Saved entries
:::

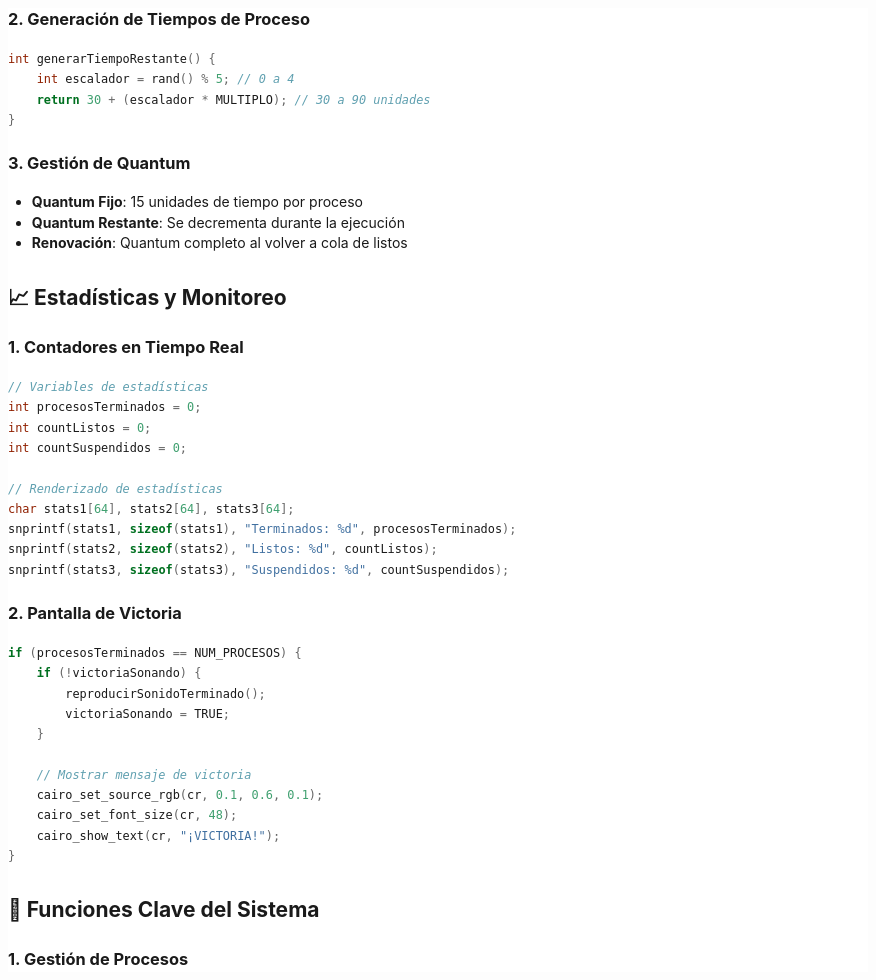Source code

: ### 2. **Generación de Tiempos de Proceso**

```c
int generarTiempoRestante() {
    int escalador = rand() % 5; // 0 a 4
    return 30 + (escalador * MULTIPLO); // 30 a 90 unidades
}
```

### 3. **Gestión de Quantum**

- **Quantum Fijo**: 15 unidades de tiempo por proceso
- **Quantum Restante**: Se decrementa durante la ejecución
- **Renovación**: Quantum completo al volver a cola de listos

## 📈 Estadísticas y Monitoreo

### 1. **Contadores en Tiempo Real**

```c
// Variables de estadísticas
int procesosTerminados = 0;
int countListos = 0;
int countSuspendidos = 0;

// Renderizado de estadísticas
char stats1[64], stats2[64], stats3[64];
snprintf(stats1, sizeof(stats1), "Terminados: %d", procesosTerminados);
snprintf(stats2, sizeof(stats2), "Listos: %d", countListos);
snprintf(stats3, sizeof(stats3), "Suspendidos: %d", countSuspendidos);
```

### 2. **Pantalla de Victoria**

```c
if (procesosTerminados == NUM_PROCESOS) {
    if (!victoriaSonando) {
        reproducirSonidoTerminado();
        victoriaSonando = TRUE;
    }
    
    // Mostrar mensaje de victoria
    cairo_set_source_rgb(cr, 0.1, 0.6, 0.1);
    cairo_set_font_size(cr, 48);
    cairo_show_text(cr, "¡VICTORIA!");
}
```

## 🔧 Funciones Clave del Sistema

### 1. **Gestión de Procesos**
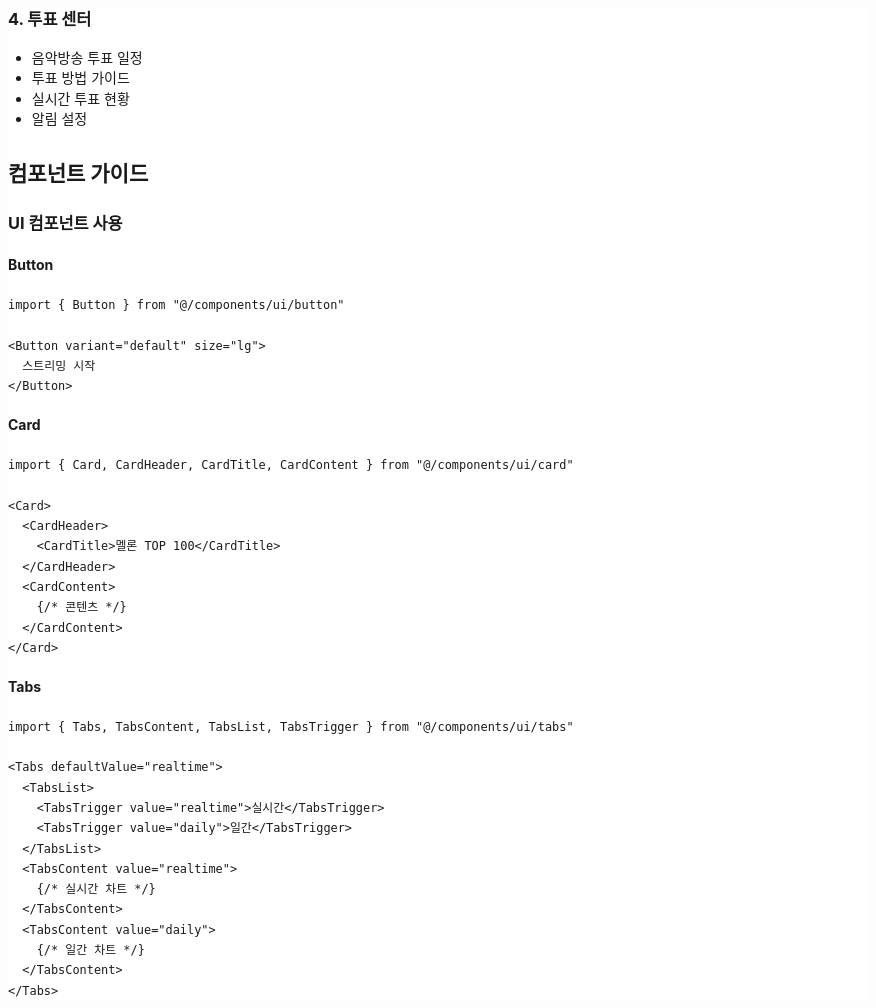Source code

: ### 4. 투표 센터
- 음악방송 투표 일정
- 투표 방법 가이드
- 실시간 투표 현황
- 알림 설정

## 컴포넌트 가이드

### UI 컴포넌트 사용

#### Button
```tsx
import { Button } from "@/components/ui/button"

<Button variant="default" size="lg">
  스트리밍 시작
</Button>
```

#### Card
```tsx
import { Card, CardHeader, CardTitle, CardContent } from "@/components/ui/card"

<Card>
  <CardHeader>
    <CardTitle>멜론 TOP 100</CardTitle>
  </CardHeader>
  <CardContent>
    {/* 콘텐츠 */}
  </CardContent>
</Card>
```

#### Tabs
```tsx
import { Tabs, TabsContent, TabsList, TabsTrigger } from "@/components/ui/tabs"

<Tabs defaultValue="realtime">
  <TabsList>
    <TabsTrigger value="realtime">실시간</TabsTrigger>
    <TabsTrigger value="daily">일간</TabsTrigger>
  </TabsList>
  <TabsContent value="realtime">
    {/* 실시간 차트 */}
  </TabsContent>
  <TabsContent value="daily">
    {/* 일간 차트 */}
  </TabsContent>
</Tabs>
```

:::

EXERCISE OBJECTIVE:
In the records above, count the lines that contain the word "victoriaSonando" and state only that count.

SOLUTION:
2